> What to do:
Reproduce every line of the entries below without any change, but omit the pictures.

═════ Source material

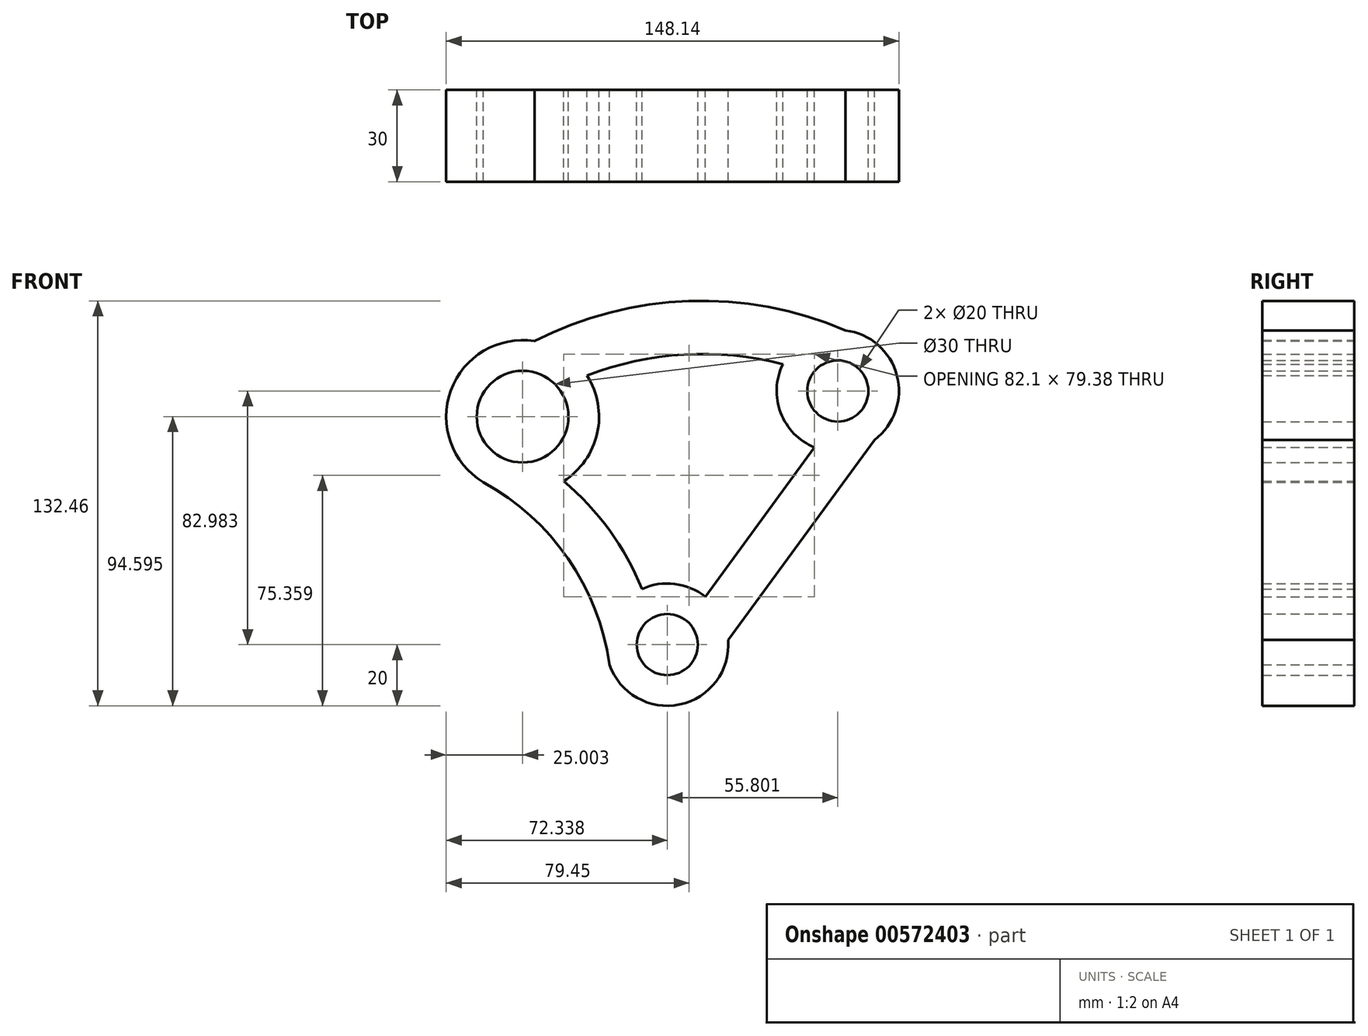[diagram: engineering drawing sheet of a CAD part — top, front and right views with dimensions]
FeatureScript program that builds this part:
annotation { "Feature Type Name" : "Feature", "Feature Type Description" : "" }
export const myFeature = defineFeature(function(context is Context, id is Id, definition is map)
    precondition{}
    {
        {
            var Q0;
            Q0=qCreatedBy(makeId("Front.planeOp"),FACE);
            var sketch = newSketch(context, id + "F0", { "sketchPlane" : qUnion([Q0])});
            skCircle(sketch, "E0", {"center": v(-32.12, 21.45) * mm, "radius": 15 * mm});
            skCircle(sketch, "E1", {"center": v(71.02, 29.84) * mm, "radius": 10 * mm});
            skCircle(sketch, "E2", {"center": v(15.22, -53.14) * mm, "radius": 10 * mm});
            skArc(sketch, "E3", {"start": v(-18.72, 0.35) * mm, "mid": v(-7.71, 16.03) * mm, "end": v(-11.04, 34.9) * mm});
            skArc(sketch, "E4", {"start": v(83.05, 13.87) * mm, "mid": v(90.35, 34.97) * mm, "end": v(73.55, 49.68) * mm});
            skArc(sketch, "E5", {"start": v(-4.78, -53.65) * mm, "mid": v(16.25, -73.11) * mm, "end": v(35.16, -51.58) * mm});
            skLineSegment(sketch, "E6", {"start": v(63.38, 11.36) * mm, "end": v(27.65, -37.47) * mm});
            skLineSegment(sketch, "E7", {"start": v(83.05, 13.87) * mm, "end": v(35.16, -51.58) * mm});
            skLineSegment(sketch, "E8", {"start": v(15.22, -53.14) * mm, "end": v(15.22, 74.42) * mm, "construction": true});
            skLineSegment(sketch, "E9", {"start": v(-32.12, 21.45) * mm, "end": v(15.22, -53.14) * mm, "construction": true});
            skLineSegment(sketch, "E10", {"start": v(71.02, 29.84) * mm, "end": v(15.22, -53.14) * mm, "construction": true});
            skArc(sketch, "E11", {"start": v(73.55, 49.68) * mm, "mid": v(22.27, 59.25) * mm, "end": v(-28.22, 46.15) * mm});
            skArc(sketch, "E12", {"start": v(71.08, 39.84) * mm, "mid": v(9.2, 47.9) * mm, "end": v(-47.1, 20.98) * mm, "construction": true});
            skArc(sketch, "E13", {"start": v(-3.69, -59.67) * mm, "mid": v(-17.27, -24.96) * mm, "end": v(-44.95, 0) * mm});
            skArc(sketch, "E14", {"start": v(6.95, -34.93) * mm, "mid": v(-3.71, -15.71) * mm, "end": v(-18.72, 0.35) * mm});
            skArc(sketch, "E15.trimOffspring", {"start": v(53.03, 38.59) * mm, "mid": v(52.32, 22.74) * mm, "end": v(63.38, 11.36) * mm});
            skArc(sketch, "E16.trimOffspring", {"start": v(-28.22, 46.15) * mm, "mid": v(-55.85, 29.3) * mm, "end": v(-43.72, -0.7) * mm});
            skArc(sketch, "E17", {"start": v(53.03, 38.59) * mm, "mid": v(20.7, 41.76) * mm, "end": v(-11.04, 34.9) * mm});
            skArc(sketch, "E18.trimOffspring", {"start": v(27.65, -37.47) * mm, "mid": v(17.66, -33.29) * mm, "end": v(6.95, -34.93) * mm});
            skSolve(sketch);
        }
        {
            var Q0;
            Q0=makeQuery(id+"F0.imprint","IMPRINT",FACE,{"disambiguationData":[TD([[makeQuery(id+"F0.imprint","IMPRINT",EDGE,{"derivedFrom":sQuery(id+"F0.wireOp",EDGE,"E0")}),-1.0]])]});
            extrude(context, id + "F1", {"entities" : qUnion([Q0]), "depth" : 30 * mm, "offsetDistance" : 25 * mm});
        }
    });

══════════

> Reply:
[diagram: engineering drawing sheet of a CAD part — top, front and right views with dimensions]
FeatureScript program that builds this part:
annotation { "Feature Type Name" : "Feature", "Feature Type Description" : "" }
export const myFeature = defineFeature(function(context is Context, id is Id, definition is map)
    precondition{}
    {
        {
            var Q0;
            Q0=qCreatedBy(makeId("Front.planeOp"),FACE);
            var sketch = newSketch(context, id + "F0", { "sketchPlane" : qUnion([Q0])});
            skCircle(sketch, "E0", {"center": v(-32.12, 21.45) * mm, "radius": 15 * mm});
            skCircle(sketch, "E1", {"center": v(71.02, 29.84) * mm, "radius": 10 * mm});
            skCircle(sketch, "E2", {"center": v(15.22, -53.14) * mm, "radius": 10 * mm});
            skArc(sketch, "E3", {"start": v(-18.72, 0.35) * mm, "mid": v(-7.71, 16.03) * mm, "end": v(-11.04, 34.9) * mm});
            skArc(sketch, "E4", {"start": v(83.05, 13.87) * mm, "mid": v(90.35, 34.97) * mm, "end": v(73.55, 49.68) * mm});
            skArc(sketch, "E5", {"start": v(-4.78, -53.65) * mm, "mid": v(16.25, -73.11) * mm, "end": v(35.16, -51.58) * mm});
            skLineSegment(sketch, "E6", {"start": v(63.38, 11.36) * mm, "end": v(27.65, -37.47) * mm});
            skLineSegment(sketch, "E7", {"start": v(83.05, 13.87) * mm, "end": v(35.16, -51.58) * mm});
            skLineSegment(sketch, "E8", {"start": v(15.22, -53.14) * mm, "end": v(15.22, 74.42) * mm, "construction": true});
            skLineSegment(sketch, "E9", {"start": v(-32.12, 21.45) * mm, "end": v(15.22, -53.14) * mm, "construction": true});
            skLineSegment(sketch, "E10", {"start": v(71.02, 29.84) * mm, "end": v(15.22, -53.14) * mm, "construction": true});
            skArc(sketch, "E11", {"start": v(73.55, 49.68) * mm, "mid": v(22.27, 59.25) * mm, "end": v(-28.22, 46.15) * mm});
            skArc(sketch, "E12", {"start": v(71.08, 39.84) * mm, "mid": v(9.2, 47.9) * mm, "end": v(-47.1, 20.98) * mm, "construction": true});
            skArc(sketch, "E13", {"start": v(-3.69, -59.67) * mm, "mid": v(-17.27, -24.96) * mm, "end": v(-44.95, 0) * mm});
            skArc(sketch, "E14", {"start": v(6.95, -34.93) * mm, "mid": v(-3.71, -15.71) * mm, "end": v(-18.72, 0.35) * mm});
            skArc(sketch, "E15.trimOffspring", {"start": v(53.03, 38.59) * mm, "mid": v(52.32, 22.74) * mm, "end": v(63.38, 11.36) * mm});
            skArc(sketch, "E16.trimOffspring", {"start": v(-28.22, 46.15) * mm, "mid": v(-55.85, 29.3) * mm, "end": v(-43.72, -0.7) * mm});
            skArc(sketch, "E17", {"start": v(53.03, 38.59) * mm, "mid": v(20.7, 41.76) * mm, "end": v(-11.04, 34.9) * mm});
            skArc(sketch, "E18.trimOffspring", {"start": v(27.65, -37.47) * mm, "mid": v(17.66, -33.29) * mm, "end": v(6.95, -34.93) * mm});
            skSolve(sketch);
        }
        {
            var Q0;
            Q0=makeQuery(id+"F0.imprint","IMPRINT",FACE,{"disambiguationData":[TD([[makeQuery(id+"F0.imprint","IMPRINT",EDGE,{"derivedFrom":sQuery(id+"F0.wireOp",EDGE,"E0")}),-1.0]])]});
            extrude(context, id + "F1", {"entities" : qUnion([Q0]), "depth" : 30 * mm, "offsetDistance" : 25 * mm});
        }
    });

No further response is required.